Exercise instructions – Extract and copy each line of the items below that contains the word "lizard".

Data to process –
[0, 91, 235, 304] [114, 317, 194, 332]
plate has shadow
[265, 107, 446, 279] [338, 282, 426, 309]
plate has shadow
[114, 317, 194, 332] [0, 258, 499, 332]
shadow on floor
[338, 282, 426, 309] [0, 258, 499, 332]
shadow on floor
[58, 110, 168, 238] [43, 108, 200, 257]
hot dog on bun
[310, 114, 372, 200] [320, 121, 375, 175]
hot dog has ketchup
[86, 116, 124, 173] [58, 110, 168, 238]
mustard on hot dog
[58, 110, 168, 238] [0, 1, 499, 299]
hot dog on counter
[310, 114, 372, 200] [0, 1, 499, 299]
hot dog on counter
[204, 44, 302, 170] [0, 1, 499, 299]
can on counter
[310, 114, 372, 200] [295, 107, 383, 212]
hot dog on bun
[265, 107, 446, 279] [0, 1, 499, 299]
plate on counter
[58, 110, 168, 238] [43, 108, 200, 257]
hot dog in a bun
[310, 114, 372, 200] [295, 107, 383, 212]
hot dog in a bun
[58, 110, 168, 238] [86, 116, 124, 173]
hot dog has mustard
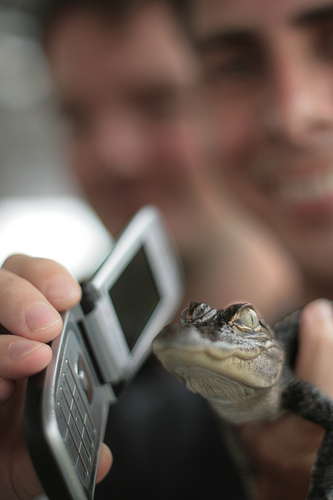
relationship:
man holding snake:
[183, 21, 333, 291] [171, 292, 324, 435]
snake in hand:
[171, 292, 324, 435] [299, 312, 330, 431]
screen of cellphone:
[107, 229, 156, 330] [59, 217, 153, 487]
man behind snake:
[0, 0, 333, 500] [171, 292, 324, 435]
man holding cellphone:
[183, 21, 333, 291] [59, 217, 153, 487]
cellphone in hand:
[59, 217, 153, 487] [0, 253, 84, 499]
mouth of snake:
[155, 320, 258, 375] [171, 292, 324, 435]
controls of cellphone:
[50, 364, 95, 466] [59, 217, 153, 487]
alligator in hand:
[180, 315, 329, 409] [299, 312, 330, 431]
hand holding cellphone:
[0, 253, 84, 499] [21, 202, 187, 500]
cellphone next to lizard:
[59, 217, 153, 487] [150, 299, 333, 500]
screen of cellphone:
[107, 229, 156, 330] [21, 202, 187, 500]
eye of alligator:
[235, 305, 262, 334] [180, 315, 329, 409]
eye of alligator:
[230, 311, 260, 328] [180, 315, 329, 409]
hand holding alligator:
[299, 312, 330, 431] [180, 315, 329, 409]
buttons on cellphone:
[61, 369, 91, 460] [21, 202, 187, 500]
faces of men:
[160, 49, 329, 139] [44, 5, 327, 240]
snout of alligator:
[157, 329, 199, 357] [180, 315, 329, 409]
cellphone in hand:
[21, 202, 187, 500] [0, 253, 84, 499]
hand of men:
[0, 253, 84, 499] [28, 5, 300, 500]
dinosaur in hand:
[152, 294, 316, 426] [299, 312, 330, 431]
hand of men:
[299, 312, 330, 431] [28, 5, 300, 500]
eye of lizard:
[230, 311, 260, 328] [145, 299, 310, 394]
==
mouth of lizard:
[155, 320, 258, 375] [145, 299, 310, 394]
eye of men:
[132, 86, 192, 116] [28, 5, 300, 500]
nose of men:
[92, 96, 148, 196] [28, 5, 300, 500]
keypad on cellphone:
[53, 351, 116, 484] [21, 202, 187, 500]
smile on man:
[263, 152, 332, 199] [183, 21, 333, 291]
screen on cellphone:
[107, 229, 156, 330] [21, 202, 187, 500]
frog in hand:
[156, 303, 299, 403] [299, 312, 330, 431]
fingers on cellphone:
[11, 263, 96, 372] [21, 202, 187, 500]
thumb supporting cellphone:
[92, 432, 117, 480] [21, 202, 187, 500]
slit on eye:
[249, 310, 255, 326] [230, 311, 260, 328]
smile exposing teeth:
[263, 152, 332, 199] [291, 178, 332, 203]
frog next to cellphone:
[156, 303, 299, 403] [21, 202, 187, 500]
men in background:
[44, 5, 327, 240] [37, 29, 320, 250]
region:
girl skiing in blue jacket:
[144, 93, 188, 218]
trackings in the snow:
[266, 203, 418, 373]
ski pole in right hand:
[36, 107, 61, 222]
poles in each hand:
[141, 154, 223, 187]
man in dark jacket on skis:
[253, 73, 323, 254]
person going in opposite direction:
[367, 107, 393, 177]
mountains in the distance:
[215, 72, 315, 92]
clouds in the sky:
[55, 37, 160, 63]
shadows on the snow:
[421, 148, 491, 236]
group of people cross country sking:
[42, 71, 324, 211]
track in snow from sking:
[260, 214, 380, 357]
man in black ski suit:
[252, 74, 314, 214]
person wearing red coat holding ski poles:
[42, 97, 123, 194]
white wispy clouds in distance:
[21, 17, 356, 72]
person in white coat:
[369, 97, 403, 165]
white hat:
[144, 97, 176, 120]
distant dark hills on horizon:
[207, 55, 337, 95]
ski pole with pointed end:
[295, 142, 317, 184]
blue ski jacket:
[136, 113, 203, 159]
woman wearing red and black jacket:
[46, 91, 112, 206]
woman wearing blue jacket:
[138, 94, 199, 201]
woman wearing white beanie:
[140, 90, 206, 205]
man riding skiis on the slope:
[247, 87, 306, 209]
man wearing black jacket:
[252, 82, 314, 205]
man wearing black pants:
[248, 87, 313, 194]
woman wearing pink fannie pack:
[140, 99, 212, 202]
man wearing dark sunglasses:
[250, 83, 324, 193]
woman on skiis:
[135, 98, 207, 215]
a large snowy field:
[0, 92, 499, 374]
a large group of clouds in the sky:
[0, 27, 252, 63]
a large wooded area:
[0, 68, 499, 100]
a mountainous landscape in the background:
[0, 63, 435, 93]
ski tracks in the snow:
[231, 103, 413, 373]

Written solution –
cellphone next to lizard:
eye of lizard:
mouth of lizard:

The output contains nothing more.